Short jokes
Your hairline is so far back that if you wore yellow, people would think you were One Punch Man.
Bruh, your forehead is so big even Megamind has some competition!
Your sister is so short, she needs to roll up her panties.
Your mama so fat that when she sits around the house, she literally sits around the house.
t Vuhy;.8ol,9ij.
Yo forehead so big you think in HD.
Why did the GG Miller say to the loser?
"This is a nice reflection!"
Sam and Amya like anal sex with each other.
When is the only time Kamala Harris is using her head? When she is giving head.

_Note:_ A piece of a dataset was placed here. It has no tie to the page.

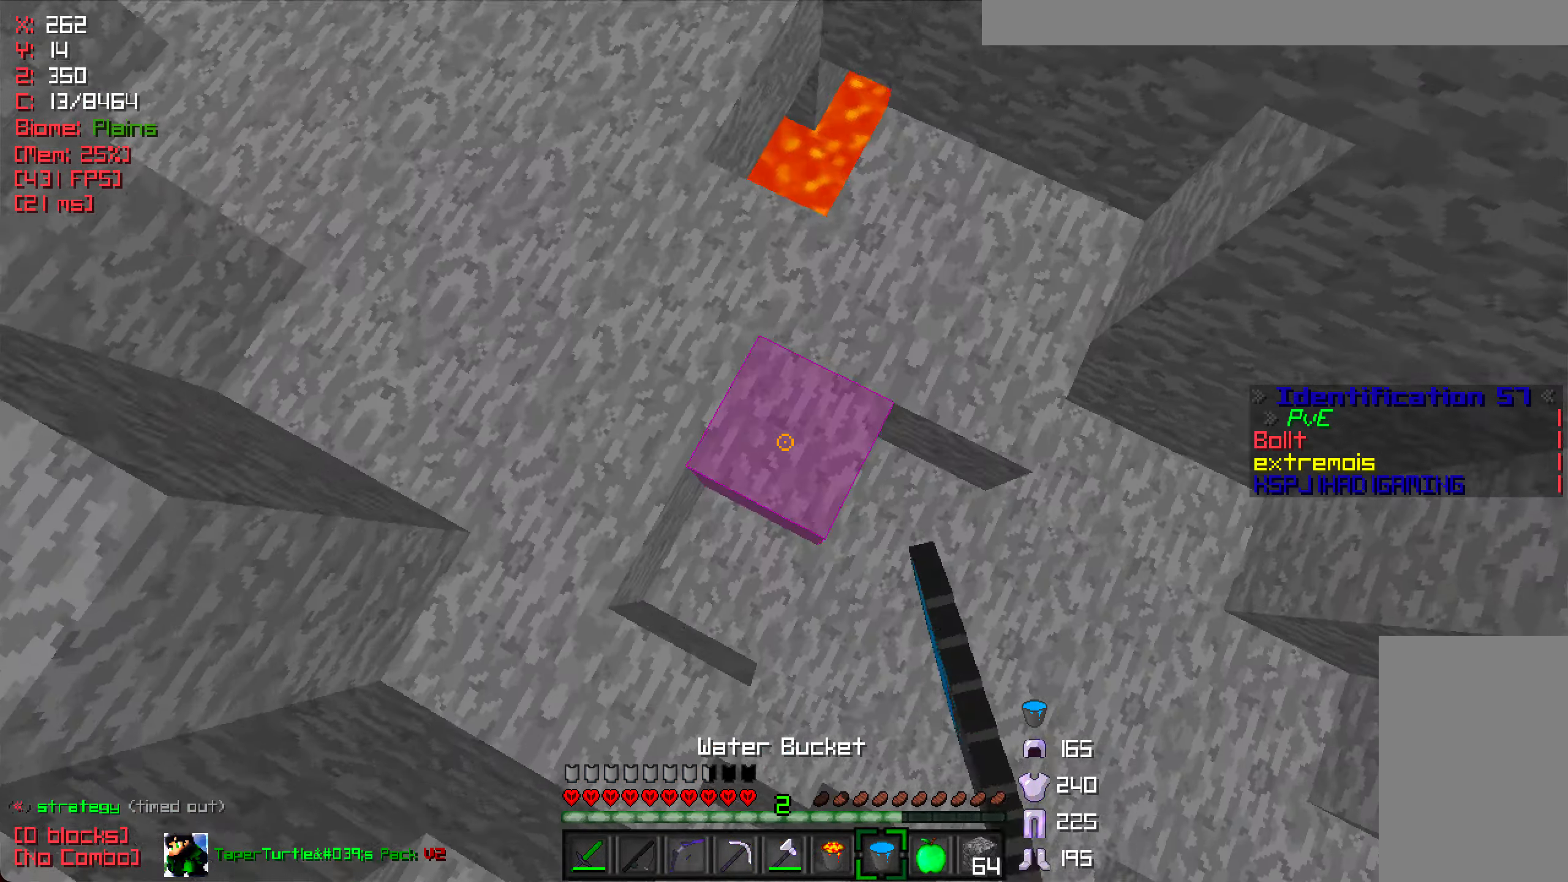
{"keys": ["w"], "mouse": [], "events": [[50, "mouse_right", "down"], [134, "a", "down"], [167, "w", "down"], [234, "d", "up"], [300, "mouse_right", "up"], [350, "a", "up"]]}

What's the only time women are doing real work? When they are giving blow jobs.
What was the color of the wallpaper in the Twin Towers?
... plane.
Q: What did the terrorist say during a plane flight? A: “Wow! This flight is the bomb!”
Baller.
What's another name for an Incel? A feminist.
What do you get when you cross breed a bear with a retarded person?
A feminist (a hairy and brainless beast).
Knock knock.
Who's there?
Ahoy Mateys.
Ahoy Mateys who?
Ahoy mateys, balls fit in your mouth? LOLOLOLOLOLOL
We split because she would always say I never listen, or something like that.
Q: What do you use on your tuba when it breaks?
A: Tuba-glue.
eeeeeee.
I pushed a handicapped orphan out of his wheelchair. Who is he gonna tell, his parents?